GOAL OF THE EXERCISE -> Continue the mailing-list discussion of KIP-691 on transactional producer exception handling, starting right after its final sentence.

SELECTED EXCERPT ->
============
Re: [DISCUSS] KIP-691: Transactional Producer Exception Handling

Guozhang Wang Tue, 19 Jan 2021 11:10:58 -0800

Thanks for your clarification on 2)/3), that makes sense.

On Tue, Jan 19, 2021 at 10:16 AM Boyang Chen <[email protected]>
wrote:


> Thanks for the input Guozhang, replied inline.
>
> On Mon, Jan 18, 2021 at 8:57 PM Guozhang Wang <[email protected]> wrote:
>
> > Hello Boyang,
> >
> > Thanks for the updated KIP. I read it again and have the following
> > thoughts:
> >
> > 0. I'm a bit concerned that if commitTxn does not throw any non-fatal
> > exception, and instead we rely on the subsequent beginTxn call to throw,
> it
> > may violate some callers with a pattern that relying on commitTxn to
> > succeed to make some non-rollback operations. For example:
> >
> > beginTxn()
> > // do some read-write on my local DB
> > commitTxn()
> > // if commitTxn succeeds, then commit the DB
> >
> > -------------
> >
> > The issue is that, committing DB is a non-rollback operation, and users
> may
> > just rely on commitTxn to return without error to make this non-rollback
> > call. Of course we can just claim this pattern is not legitimate and is
> not
> > the right way of doing things, but many users may naturally adopt this
> > pattern.
> >
> > So maybe we should still let commitTxn also throw non-fatal exceptions,
> in
> > which case we would then call abortTxn again.
============
SUPPLIED MATERIAL ->
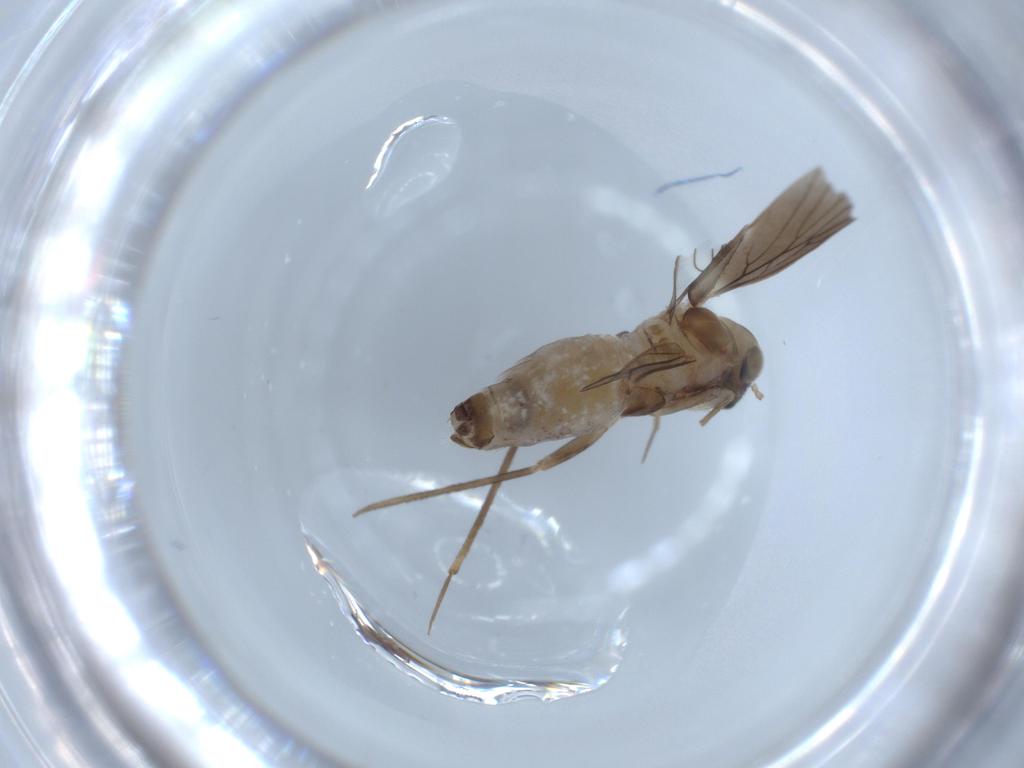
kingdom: Animalia
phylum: Arthropoda
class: Insecta
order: Psocodea
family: Lepidopsocidae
============
SOLVED EXERCISE ->
> >
> > But if we do this, the pattern becomes:
> >
> > try {
> >    beginTxn()
> >    // do something
> > } catch (Exception) {
> >    shouldCommit = false;
> > }
> >
> > if (shouldCommit) {
> >     try {
> >         commitTxn()
> >     } catch (...) {        // enumerate all fatal exceptions
> >         shutdown()
> >     } catch (KafkaException) {
> >         // non-fatal
> >         shouldCommit = false;
> >     }
> > }
> >
> > if (!shouldCommit && running()) {
> > try {
> >         abortTxn()
> >     } catch (KafkaException) {
> >         // only throw fatal
> >         shutdown()
> >     }
> > }
> >
> > ---------------------
> >
> > Which is much more complicated.
> >
> > Thank makes me think, the alternative we have discussed offline may be
> > better: let commitTxn() to return a boolean flag.
> >
> > * If it returns true, it means the commit succeeded. Users can
> comfortably
> > continue and do any external non-rollback operations if they like.
> > * If it returns false, it means the commit failed with non-fatal error
> *AND
> > the txn has been aborted*. Users do not need to call abortTxn again.
> > * If it throws, then it means fatal errors. Users should shut down the
> > client.
> >
> > In this case, the pattern becomes:
> >
> > try {
> >    beginTxn()
> >    // do something
> > } catch (Exception) {
> >    shouldCommit = false;
> > }
> >
> > try {
> >     if (shouldCommit) {
> >         commitSucceeded = commitTxn()
> >     } else {
> >         // reset offsets, rollback operations, etc
> >         abortTxn()
> >     }
> > } catch (KafkaException) {
> >     // only throw fatal
> >     shutdown()
> > }
> >
> > if (commitSucceeded)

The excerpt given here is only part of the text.